The Federal Reserve and its upcoming meeting on interest rates may not seem to have much in common with Hollywood.
But the policy-setting session had plenty of hype surrounding it just a few months ago, similar to the excitement ahead of a big summer movie. Since then, the winter helped to zap some of the buzz out of the economy. Now, the June meeting could well be equivalent to a Hollywood dud.
The prequel to the June meeting
For months, our Bankrate quarterly survey of economists was zeroing in on this month, June, as the time when the Federal Reserve would finally pull the trigger and raise interest rates. It would be the first rate hike since October 2006.
However, that’s no longer the expectation, because of a plot twist. A quartet of economy-dampening factors interceded:
- Bad winter weather put a chill on the economy.
- A labor dispute affected West Coast ports.
- The dollar strengthened.
- The collapse of energy prices prompted the oil and gas industry to cut spending on equipment and reduce employment.

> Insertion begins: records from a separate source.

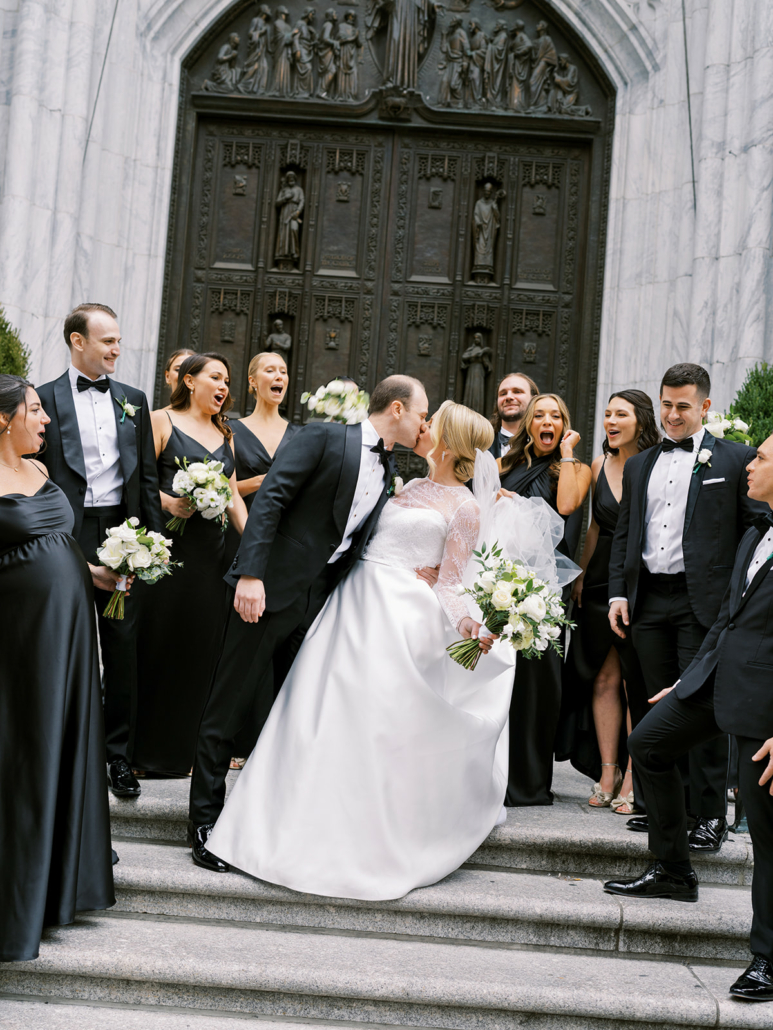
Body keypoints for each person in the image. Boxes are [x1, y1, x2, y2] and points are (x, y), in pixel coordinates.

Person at [207, 401, 523, 899]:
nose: (423, 426)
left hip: (396, 619)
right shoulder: (407, 484)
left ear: (448, 441)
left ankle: (361, 838)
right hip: (347, 605)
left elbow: (452, 582)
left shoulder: (466, 507)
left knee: (370, 728)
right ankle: (282, 823)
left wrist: (467, 623)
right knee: (314, 716)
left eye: (431, 423)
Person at [188, 375, 430, 871]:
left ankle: (266, 820)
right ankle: (203, 823)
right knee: (228, 706)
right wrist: (250, 574)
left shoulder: (387, 471)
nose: (425, 424)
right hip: (267, 592)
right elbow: (271, 499)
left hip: (318, 607)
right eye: (423, 414)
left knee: (293, 716)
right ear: (400, 409)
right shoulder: (324, 436)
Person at [604, 434, 773, 1003]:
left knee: (769, 837)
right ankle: (674, 869)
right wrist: (691, 677)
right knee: (648, 743)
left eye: (762, 458)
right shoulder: (757, 532)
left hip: (765, 705)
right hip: (717, 678)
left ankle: (768, 960)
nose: (749, 464)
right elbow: (727, 618)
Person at [608, 363, 763, 851]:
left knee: (703, 707)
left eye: (683, 406)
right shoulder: (639, 464)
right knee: (653, 704)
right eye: (666, 405)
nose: (672, 416)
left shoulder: (736, 460)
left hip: (707, 603)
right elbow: (624, 534)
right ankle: (661, 809)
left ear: (705, 407)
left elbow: (756, 530)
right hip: (648, 599)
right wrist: (617, 592)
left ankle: (709, 814)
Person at [0, 375, 114, 961]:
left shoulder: (42, 474)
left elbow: (60, 545)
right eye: (35, 410)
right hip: (18, 643)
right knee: (28, 750)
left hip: (68, 638)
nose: (46, 420)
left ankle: (59, 886)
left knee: (63, 744)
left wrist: (105, 572)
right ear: (3, 418)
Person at [36, 303, 164, 799]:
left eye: (117, 340)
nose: (116, 349)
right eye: (107, 340)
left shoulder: (133, 399)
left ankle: (117, 758)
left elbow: (147, 478)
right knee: (62, 644)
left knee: (122, 646)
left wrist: (153, 544)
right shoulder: (43, 397)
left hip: (123, 534)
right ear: (77, 341)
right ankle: (59, 752)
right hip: (64, 532)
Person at [132, 354, 248, 777]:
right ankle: (141, 753)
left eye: (227, 380)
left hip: (209, 557)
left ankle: (183, 754)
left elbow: (233, 495)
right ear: (189, 380)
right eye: (215, 377)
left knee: (199, 651)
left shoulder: (225, 432)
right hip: (165, 556)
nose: (223, 386)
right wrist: (169, 502)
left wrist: (253, 545)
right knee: (156, 645)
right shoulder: (160, 420)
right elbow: (139, 481)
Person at [559, 391, 658, 813]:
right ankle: (608, 769)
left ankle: (636, 774)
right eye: (606, 414)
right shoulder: (600, 464)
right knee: (602, 677)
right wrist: (581, 573)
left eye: (621, 414)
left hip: (642, 581)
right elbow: (597, 527)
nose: (610, 421)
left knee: (635, 680)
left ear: (641, 420)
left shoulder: (657, 464)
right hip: (600, 580)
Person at [499, 393, 590, 805]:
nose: (547, 421)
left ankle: (532, 781)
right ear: (528, 425)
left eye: (556, 415)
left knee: (540, 684)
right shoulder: (506, 466)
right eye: (540, 415)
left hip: (548, 592)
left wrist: (568, 451)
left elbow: (568, 504)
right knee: (502, 680)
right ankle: (496, 775)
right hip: (501, 587)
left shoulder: (577, 468)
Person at [225, 351, 302, 766]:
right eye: (270, 370)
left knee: (281, 643)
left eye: (284, 371)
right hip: (246, 544)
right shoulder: (232, 431)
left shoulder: (301, 434)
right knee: (245, 641)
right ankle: (240, 740)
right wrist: (259, 484)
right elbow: (228, 488)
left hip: (288, 551)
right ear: (253, 382)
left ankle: (276, 739)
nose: (279, 376)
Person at [489, 371, 538, 458]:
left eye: (517, 392)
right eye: (503, 394)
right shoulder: (481, 445)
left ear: (534, 400)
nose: (508, 397)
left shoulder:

Economic stagnation around the globe has made the Fed’s job even more difficult.
The unfolding storyline
The Fed’s current screenplay appears to be building toward a third-quarter or September increase in the benchmark federal funds rate. That was what the majority of economists said in our most recent Bankrate Economic Indicator survey, and it’s an opinion that seemed to be affirmed by better-than-expected May hiring numbers from the Labor Department.
As if to prepare global investors for a move, Fed Chair Janet Yellen spoke in May of the likelihood of a rate hike this year and repeated that a pair of conditions must be met. “I will need to see continued improvement in labor market conditions, and I will need to be reasonably confident that inflation will move back to 2 percent over the medium term,” Yellen told civic boosters in Providence, Rhode Island.
How the official statement might read
The central bank’s policy-setting body, the Federal Open Market Committee, or FOMC, toils mightily to issue an official post-meeting statement that will be parsed by investors and consumers, among others, around the globe. This week’s statement may be similar to Yellen’s recent speech, says economist Gus Faucher.
“I think they’re going to continue to reiterate what they’re looking for and what they want to see before they raise rates. Namely, an indication that inflation is expected to move towards that 2 percent target; that labor market slack is diminishing; and that growth is picking back up again in the second (current) quarter,” says Faucher with PNC Financial Services Group.
Striking the right tone and transparency
Years ago, the Federal Reserve didn’t even issue a statement after its meetings. Now, there are news conferences, too, begun under the last Fed chief, Ben Bernanke. Yellen will hold a news conference following this week’s meeting.
While the central bankers enunciate their goals of transparency and communication with the public, the reality is that they want to communicate only so much.
Bernanke himself mentioned this in a recent blog post. “The downside for policymakers, of course, is that the cost of sending the wrong message can be high,” he wrote. “Presumably, that’s why my predecessor Alan Greenspan once told a Senate committee that, as a central banker, he had ‘learned to mumble with great incoherence.'”
Saying too much?
It isn’t that Yellen and her colleagues mumble. Rather, they try to keep some of their monetary policy cards close to their vests.
Some months ago the Fed was saying interest rates would remain low for a considerable time. Before that, it suggested rates could go higher after the unemployment rate moved below 6.5 percent. Now, the mantra is that the Fed is “data dependent,” meaning that it is waiting to see how things develop meeting by meeting.
At least one economist thinks the Fed could stand to save a few words from the text. “It would be nice if they would shorten the statement a bit,” says John Canally with LPL Financial. But he says if the Fed is going to begin raising rates in September, “they are going to have to start preparing the markets now for that.”
The case for moving sooner, not later
With others predicting a June rate hike, Sterne Agee chief economist Lindsey Piegza has said for months that the Fed could wait until 2016 to boost rates. Now, she says some recent inflation numbers play into the camp of the Fed’s hawks, or those who are eager for the central bank to raise rates soon.
“We have not seen a further significant decline in the core (inflation) rate,” says Piegza. “For the hawks, they are going to see this as stability. They are going to argue the downward pressure (on prices) has abated.”
Statement, news conference and thereafter
How FOMC members view inflation, as well as growth, employment and the trajectory of interest rates, will be included with the “Summary of Economic Projections” issued at the same time as the official statement. Like the news conference, this comes only after every other meeting. When the FOMC makes a change in statement wording, it is often left to Yellen to explain why during her news conference.
While the statement is a kind of script hammered out by the FOMC, typically some, if not all, of the tension is left for the chair’s news conference. How the Fed’s words and actions play out on Wall Street and Main Street with consumers, borrowers and savers is the real-life drama that has yet to unfold.